Brockport's Amnesty International group honors founder

Brockport's small, but dedicated, group of Amnesty International members are hosting a memorial program in honor of their co-founder, Sylvia Thompson. While the group may only number ten, they have been successful in drawing influential speakers to the area in honor of this memorial program for Thompson who started Brockport's chapter in 1979. "This is clearly quite an undertaking for our small, but dedicated group of members," said Barbara Deming, a member of the Amnesty International Group #191. "These programs were brought about by our desire to honor the memory of one of our founding members."

The program, "Is There Torture In Our Time?", will be presented Tuesday, March 30 at 7:30 p.m. at the Wells-Brown Room of the Rush Rees Library on the University of Rochester campus. The program and reception following are free and open to the public and were made possible by a grant received by the Brockport chapter from Amnesty International. The guest speakers, Joshua Rubenstein, Northeast regional director of Amnesty International USA, and Sister Alice Zachmann, recently retired director of Guatemalan Human Rights Commission, will host the program at the library. In addition to the March 30 library program, the guests speakers will be speaking to the editorial board of the Democrat and Chronicle, will appear on the Bob Smith show and will speak at the School Without Walls as well as visiting several area colleges. "Both of the speakers are major players in the field of human rights and both have expressed an interest in helping students learn about human rights conditions," Deming said.
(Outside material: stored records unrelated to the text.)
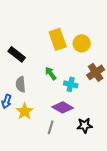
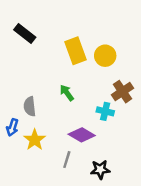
black rectangle: (17, 54) -> (25, 33), moved
cyan cross: (71, 84) -> (105, 111), moved
black star: (85, 125) -> (100, 169), moved

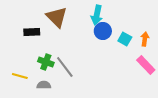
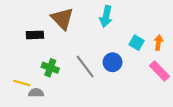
blue circle: (103, 31) -> (112, 62), moved
gray line: (65, 67) -> (85, 67), moved
gray semicircle: (44, 85) -> (36, 93), moved

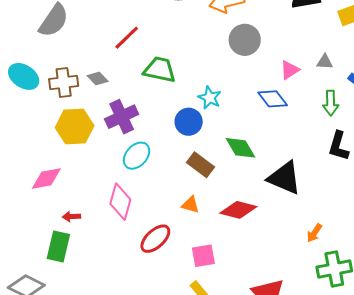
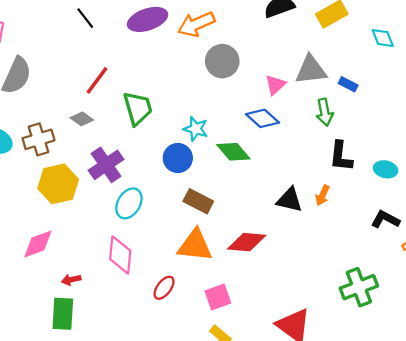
gray triangle: (325, 62) -> (311, 70), size x1.8
green trapezoid: (160, 70) -> (138, 108), turned 72
gray diamond: (98, 79) -> (82, 119), moved
green diamond: (241, 148) -> (233, 152), moved
black triangle: (284, 178) -> (290, 200), size x0.7
orange triangle: (190, 205) -> (195, 245), size x1.8
orange arrow: (314, 233) -> (322, 195), moved
red ellipse: (155, 239) -> (164, 288), size x0.7

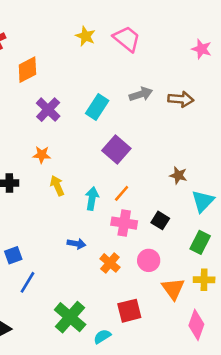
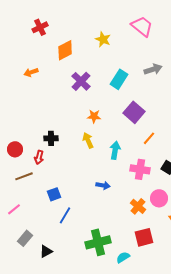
yellow star: (85, 36) -> (103, 39), moved
orange star: (42, 155) -> (94, 116), moved
orange line: (122, 193) -> (149, 138), moved
orange cross: (110, 263) -> (138, 206), moved
green cross: (70, 317) -> (98, 242), turned 35

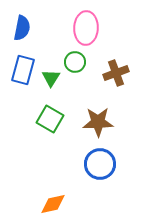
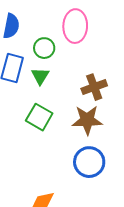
green circle: (75, 62) -> (44, 48), moved
brown cross: (116, 73) -> (94, 87), moved

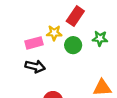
Rubenstein has been involved with human rights and international affairs for more than 25 years as an activist, scholar and journalist. He has lectured and written on the Soviet human rights movement. Since 1975, he has been the regional director of Amnesty International USA.
Sister Alice Zachmann founded the Guatemala Human Rights Commission/USA in 1982. Zachmann rarely takes credit for all that she and her staff have accomplished. "Without the dedicated staffers, interns, volunteers and financial support given by many supporters, none of the efforts made could have been fulfilled," she said. "Guatemala has not achieved the fulfillment of the Peace Accords signed in 1996. The commission's work continues and support is needed as much as ever."

Art Smith has been a member of Brockport's Group #191 since 1984. "After I returned from a year in Brazil and saw first-hand the power of a military government to limit basic human rights of its citizens, I joined the organization," he said.

Smith said he was "vaguely aware" that Amnesty International was dedicated to the defense of human rights and that it had received a Nobel Peace Prize for its work but it was a campus meeting led by co-founder Sylvia Thompson that convinced him to become a member.

Amnesty International (AI), founded in London in 1961, is a Nobel Prize-winning grassroots activist organization that boasts more than one million members worldwide. Amnesty International is dedicated to freeing prisoners of conscience, gaining fair trials for political prisoners, ending torture, political killings and "disappearances," and abolishing the death penalty throughout the world.

Smith said anyone interested in learning more about AI are welcome to attend the monthly meetings that are held the third Thursday of each month at 7:30 p.m. at the Sweden Municipal Building, 49 State Street, Brockport.